Back when house prices costed the same as a box of Kraft dinner
What do you do making $160K a year is what I wanna know. And can I learn to do it too?
I’m a senior software engineer lol
Do you have another source of income ? Significant other ? Surprised you got approved but makes sense with what you put down.
I think 50% DTI on just your house expense ( assuming no other income source) is not healthy. Leaves you little to no wiggle room after you factor in grocery/ and other discretionary spending
Regardless of calculation, you’re losing 50% of your take home pay to living expenses. Food/utilities/ gas etc could easily amount to another 30%. Leaving you living check to check.
I would downsize to something 500K ish and live comfortably if i were you
Are your parents wealthy?

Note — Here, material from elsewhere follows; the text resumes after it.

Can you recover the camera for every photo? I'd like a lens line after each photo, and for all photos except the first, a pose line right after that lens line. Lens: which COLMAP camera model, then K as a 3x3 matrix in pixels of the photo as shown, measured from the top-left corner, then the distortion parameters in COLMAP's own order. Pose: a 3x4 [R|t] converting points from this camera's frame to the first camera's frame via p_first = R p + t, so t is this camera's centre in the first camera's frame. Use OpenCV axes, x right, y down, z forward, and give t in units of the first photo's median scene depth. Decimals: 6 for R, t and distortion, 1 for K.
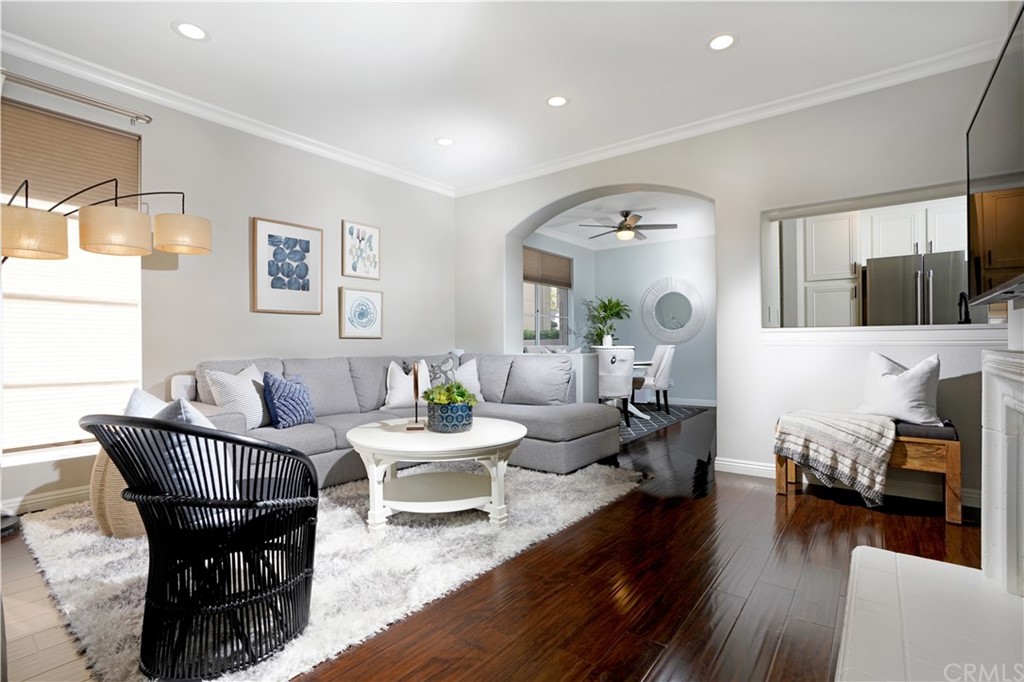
lens RADIAL K [[511.9, 0, 512.0], [0, 511.9, 341.0], [0, 0, 1]] dist [-0.005764, -0.000327]
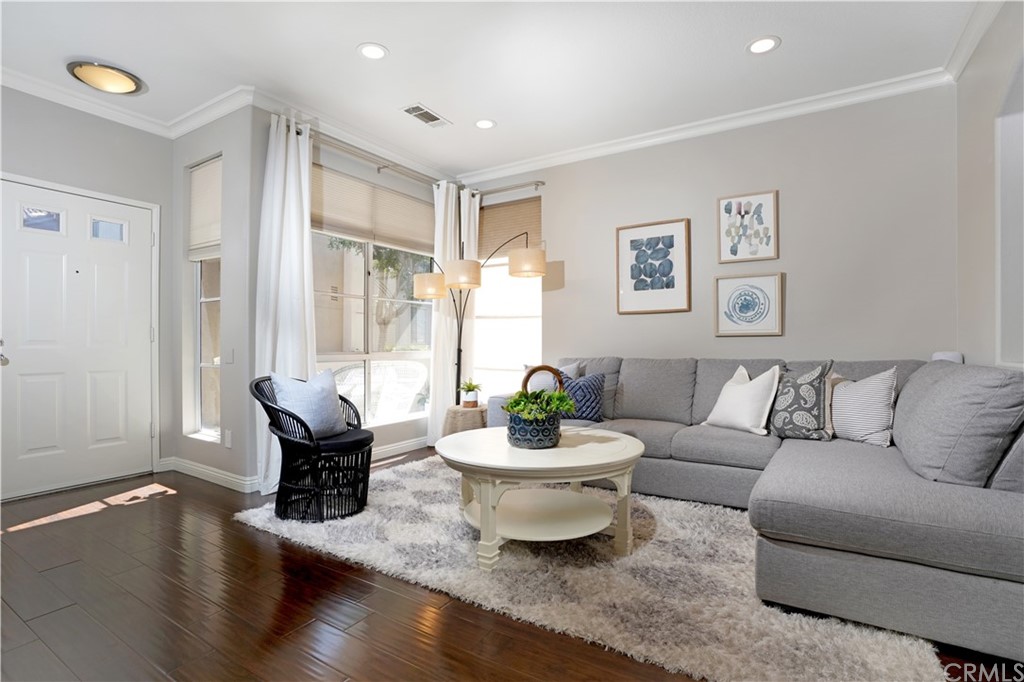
lens RADIAL K [[511.9, 0, 512.0], [0, 511.9, 341.0], [0, 0, 1]] dist [-0.005764, -0.000327]
pose [[0.081711, 0.004219, -0.996647, 0.534826], [0.013167, 0.999899, 0.005312, -0.008548], [0.996569, -0.013557, 0.081647, 0.634812]]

If so, go for it, otherwise if you’re thinking of it as an investment, real estate might be cooling down a bit
I mean I absolutely would not. My partner and I make close to $250k and wouldn’t buy a house for that much. Do you have debt on your current home? Is all of that $300k going towards a down payment or is there a mortgage to pay off?
My household take home pay is around $19k/month and we bought a house at the end of 2020 for $425k (current Zillow est is 580k).. so our mortgage pymt is $2.2k on the $340k loan. When we bought the house our take home was probably closer to $13k/month and we were hoping to be closer to $400k on a house.. to me your numbers sound tight. I wouldn’t personally feel comfortable with a house payment eating up that kind of cash each month, with only $20k in emergency fund.
😂 thanks for the offer - we have a nanny to keep our house functioning! My husband and I are both fully remote and in director roles so life gets crazy.
$160k isn’t a lot of money for you and your wife, kids and a $4k/month mortgage. Also don’t waste your $300k on a down payment especially looking at the RE market right now
I should clarify the 300k down is what I currently have in my current house
I don’t think it’s insane in general, but it dies not make sense to buy a property in this market.